This kind of reminds me of Ypres. Winston Churchill at one point suggested that the whole town be abandoned and made into a memorial. There is simply no hope whatsoever of visiting even a fraction of all the Allied cemetaries in the area; there are only a few German cemetaries, representing a tiny slice of the total German casualties. Commonwealth war graves are scattered throughout the town the way Starbucks are scattered through our cities. They're everywhere. And although they seem to be for the most part respected and impeccably maintained, the war was 100 years ago and life goes on. So then you get scenes like this...
Anyone with young children probably know who Ariana Grande is. I can't stand her as she used to be on some kids' shows and her way of acting pretty much just involves talking in a high-pitched voice. So she has this song out now with Iggy Azalea called "Problem". There is a guy in the song that whispers "I got one less problem without ya." Man, is he good-looking (although he needs to ditch the man jewelry). And I don't even really know what he looks like because except for some quick face shots, they only show his mouth. So I head off on a journey to find out who this is. Big Sean. So I look for pictures of Big Sean. And....I am disappointed. Pictures nowhere near as good as the video. Kind of dorky. I feel like I've been catfished. I've barely been able to watch him, um I mean the video, 10 more times. Ladies, for your viewing pleasure (well, start at :40, everything else is stupid and it's obvious she can't dance either, hell, I could do that routine--hands on hips, shake hips, point fake gun, rub face, hug myself--easy): I don't....why? Just...why? And where the hell did you find something like that? At least you spoilered it. Good grief.
Haha! It's a sacrifice you have to make to stare at him. And you should have known better after my last video. I said it was awful! Full disclaimer.
When I did a prom a few weeks back, that song embodied 75% of my song requests that night. When I played it, girls screamed so loud you could hear them inside the ISS.
Fuck me, the WDTs recently have been vanilla enough for me to get complacent and read through them at work. There are at least four people sitting behind me who may or may not have been looking in my direction when I clicked that, but I wasn't about to turn around to see. Lesson learnt.
Where do you work? Just find a way to explain that as being work-related, there must be a way. I will defend the always NSFW policy to the death, not unlike 'Muricans with their freedom. I got banned from countless chatrooms in the 90's in the hope that one day my children, and my children's children, would not have to use NSFW tags when posting lesbian comedy porn on the internet.

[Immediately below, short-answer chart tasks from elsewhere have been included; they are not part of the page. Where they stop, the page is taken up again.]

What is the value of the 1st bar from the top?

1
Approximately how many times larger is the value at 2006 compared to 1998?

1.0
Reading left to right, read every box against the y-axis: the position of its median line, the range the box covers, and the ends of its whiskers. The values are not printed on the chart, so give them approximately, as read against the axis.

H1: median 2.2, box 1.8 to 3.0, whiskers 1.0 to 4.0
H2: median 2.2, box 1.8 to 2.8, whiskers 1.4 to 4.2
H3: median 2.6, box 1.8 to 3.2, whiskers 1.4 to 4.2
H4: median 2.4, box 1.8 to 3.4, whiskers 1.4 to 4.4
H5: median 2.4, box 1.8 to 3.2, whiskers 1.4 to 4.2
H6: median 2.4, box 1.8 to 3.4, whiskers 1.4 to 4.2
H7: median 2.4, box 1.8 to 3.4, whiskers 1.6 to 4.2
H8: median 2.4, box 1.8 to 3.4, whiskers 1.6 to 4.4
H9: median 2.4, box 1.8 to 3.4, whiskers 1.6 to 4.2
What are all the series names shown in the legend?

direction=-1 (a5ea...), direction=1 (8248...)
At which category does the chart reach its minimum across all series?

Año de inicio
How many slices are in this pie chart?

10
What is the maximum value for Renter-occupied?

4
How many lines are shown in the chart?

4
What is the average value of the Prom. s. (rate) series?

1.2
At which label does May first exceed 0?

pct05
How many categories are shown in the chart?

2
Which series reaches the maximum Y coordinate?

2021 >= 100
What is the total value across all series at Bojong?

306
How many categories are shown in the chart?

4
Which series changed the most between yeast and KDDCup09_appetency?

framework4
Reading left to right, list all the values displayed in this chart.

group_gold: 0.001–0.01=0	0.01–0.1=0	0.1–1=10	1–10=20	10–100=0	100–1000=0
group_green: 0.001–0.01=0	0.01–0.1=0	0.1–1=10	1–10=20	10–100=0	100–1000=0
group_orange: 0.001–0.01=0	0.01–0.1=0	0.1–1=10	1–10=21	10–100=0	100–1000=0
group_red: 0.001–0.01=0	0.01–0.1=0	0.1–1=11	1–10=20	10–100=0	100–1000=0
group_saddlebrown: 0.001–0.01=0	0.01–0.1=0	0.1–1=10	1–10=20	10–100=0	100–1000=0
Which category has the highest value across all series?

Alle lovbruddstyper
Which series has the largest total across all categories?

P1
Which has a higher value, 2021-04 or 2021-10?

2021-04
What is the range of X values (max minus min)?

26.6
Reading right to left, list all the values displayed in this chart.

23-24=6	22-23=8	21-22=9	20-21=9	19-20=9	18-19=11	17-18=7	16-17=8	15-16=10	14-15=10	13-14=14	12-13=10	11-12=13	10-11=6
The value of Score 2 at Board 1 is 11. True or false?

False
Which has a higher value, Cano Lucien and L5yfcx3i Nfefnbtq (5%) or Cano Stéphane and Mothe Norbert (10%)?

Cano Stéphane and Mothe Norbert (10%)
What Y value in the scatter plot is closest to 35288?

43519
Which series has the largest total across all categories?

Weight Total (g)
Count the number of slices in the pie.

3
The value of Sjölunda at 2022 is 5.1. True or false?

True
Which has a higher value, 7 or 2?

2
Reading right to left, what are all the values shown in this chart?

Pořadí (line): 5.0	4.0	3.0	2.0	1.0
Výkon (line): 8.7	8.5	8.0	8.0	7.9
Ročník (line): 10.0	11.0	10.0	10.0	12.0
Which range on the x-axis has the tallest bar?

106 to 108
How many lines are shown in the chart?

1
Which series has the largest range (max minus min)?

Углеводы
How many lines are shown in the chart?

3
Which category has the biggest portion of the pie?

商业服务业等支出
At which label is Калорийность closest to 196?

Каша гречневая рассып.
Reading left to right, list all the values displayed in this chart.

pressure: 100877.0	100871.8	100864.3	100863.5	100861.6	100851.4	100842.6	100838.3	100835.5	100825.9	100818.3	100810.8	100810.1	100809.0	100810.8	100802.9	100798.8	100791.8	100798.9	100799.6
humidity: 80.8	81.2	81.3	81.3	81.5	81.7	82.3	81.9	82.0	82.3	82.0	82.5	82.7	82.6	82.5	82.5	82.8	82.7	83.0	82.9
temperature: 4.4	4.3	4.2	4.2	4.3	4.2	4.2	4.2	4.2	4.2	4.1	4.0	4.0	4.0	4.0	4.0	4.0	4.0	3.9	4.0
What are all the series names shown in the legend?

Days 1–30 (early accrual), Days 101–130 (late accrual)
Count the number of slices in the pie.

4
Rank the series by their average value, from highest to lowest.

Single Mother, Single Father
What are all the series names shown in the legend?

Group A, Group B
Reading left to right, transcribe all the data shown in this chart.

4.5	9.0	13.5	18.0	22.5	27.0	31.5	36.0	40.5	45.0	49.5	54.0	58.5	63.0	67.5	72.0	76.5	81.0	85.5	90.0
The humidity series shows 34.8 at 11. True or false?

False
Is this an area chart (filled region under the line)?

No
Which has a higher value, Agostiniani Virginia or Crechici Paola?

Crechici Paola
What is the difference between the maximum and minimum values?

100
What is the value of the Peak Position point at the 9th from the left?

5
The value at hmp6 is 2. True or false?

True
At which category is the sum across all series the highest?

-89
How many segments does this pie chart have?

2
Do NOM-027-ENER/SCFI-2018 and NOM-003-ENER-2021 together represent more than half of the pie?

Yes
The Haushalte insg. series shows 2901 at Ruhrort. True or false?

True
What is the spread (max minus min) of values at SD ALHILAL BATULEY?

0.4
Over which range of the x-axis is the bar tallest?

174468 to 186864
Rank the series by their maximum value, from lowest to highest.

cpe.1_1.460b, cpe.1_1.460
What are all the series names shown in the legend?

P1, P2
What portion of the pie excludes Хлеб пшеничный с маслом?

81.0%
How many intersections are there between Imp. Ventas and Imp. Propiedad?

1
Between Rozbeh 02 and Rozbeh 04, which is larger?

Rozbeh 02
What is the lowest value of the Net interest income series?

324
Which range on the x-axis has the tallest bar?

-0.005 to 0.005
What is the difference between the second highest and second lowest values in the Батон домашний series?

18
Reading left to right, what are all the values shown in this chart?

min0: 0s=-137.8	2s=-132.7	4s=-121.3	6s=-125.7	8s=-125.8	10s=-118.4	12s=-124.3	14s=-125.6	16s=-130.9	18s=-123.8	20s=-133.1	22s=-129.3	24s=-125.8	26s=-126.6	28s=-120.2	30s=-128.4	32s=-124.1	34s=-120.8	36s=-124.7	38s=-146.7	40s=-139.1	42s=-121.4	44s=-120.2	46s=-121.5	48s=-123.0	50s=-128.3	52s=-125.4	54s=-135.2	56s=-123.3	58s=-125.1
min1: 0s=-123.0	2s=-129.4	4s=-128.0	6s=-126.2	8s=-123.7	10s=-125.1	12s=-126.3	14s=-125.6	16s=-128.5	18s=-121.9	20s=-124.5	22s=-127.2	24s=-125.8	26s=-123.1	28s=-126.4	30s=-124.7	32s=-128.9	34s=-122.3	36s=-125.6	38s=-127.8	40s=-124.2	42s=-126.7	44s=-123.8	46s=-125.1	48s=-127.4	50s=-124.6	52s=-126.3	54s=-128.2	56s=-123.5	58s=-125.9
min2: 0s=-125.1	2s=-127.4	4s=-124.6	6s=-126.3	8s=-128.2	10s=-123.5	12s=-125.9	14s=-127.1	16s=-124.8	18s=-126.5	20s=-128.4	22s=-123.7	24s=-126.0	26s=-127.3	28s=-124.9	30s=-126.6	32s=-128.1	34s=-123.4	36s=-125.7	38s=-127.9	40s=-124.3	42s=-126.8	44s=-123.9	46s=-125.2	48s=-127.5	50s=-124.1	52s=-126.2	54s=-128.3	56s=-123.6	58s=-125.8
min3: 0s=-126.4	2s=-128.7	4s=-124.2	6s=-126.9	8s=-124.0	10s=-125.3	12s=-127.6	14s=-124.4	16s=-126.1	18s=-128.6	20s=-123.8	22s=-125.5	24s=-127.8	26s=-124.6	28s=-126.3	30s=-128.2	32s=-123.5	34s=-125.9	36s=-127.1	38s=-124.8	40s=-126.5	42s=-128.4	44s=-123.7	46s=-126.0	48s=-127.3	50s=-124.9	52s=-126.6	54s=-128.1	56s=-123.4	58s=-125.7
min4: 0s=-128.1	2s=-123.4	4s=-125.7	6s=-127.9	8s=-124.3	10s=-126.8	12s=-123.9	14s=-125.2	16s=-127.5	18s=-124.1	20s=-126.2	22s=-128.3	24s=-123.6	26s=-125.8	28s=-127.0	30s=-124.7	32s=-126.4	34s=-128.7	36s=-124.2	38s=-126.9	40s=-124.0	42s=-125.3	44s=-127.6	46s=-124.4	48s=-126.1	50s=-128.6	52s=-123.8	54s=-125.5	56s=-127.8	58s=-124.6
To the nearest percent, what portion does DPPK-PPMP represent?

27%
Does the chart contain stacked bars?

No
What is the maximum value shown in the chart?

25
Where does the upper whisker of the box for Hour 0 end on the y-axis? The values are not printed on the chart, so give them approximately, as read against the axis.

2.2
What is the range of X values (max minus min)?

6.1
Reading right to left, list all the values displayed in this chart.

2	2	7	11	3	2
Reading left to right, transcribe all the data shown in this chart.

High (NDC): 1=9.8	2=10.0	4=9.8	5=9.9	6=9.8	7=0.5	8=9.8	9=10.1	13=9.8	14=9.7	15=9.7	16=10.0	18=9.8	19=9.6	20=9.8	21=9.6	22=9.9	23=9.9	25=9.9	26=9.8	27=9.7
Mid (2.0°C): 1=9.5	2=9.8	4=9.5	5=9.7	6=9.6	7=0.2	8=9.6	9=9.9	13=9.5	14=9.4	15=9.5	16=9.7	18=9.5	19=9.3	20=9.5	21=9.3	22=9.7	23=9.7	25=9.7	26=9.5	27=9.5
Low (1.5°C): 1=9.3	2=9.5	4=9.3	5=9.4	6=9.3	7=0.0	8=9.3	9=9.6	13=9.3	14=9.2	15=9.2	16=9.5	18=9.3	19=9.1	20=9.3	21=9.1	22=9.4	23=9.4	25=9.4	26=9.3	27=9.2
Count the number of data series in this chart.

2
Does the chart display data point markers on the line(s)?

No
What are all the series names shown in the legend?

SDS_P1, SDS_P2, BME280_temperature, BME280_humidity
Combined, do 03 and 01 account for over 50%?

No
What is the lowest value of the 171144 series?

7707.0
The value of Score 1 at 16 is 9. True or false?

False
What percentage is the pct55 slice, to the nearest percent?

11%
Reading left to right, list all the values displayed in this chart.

That's a great thing about the WDT: unpredictability combined with shock treatment thanks to spoiler tags. For instance, the spoiler below might have an unearthly hot chick, on the other hand it might be aftermath photo of a fatal lathe accident. Only one way to find out.... Spoiler You are rewarded for having a stomach.
I'm sitting on my back porch watching the Rangers game while I lift, and there are june bugs attacking my porch screen. I fucking hate june bugs.
Last summer of high school way back when, I was ripping back from Grand Bend on my motorcycle and was just relaxing from some aggressive riding by slowing down, sitting up, and flipping up the visor on my helmet. SMACK. June bug hit me in the face at 100 km/h... almost knocked me the fuck out. Yeah, I hate June Bugs too.
They like three things: tops of trees, up your pant legs and in your hair. Badminton rackets or the flamethrowers from The Thing are the only option for those creepy, dense bastards. They are STILL infesting the lake towns around here at dusk, fuckers just won't go away.
I treated the front yard for grubs but didn't get to do the back. So even though they didn't thrive in front, they did in back AND there's a creek that runs behind my house. So yay.
They're better than lovebugs. Some years when they are particularly thick, swarms of them imprint their bodies on the hood of your car. Scientists need to study the innards of fallen love bugs because they could formulate the worlds strongest glue.
Love bugs do not attack. June Bugs attack...Love Bugs just swarm and are in the air. Which is also annoying but not like a fucking brown stinky gross bug trying to clinch itself onto your body.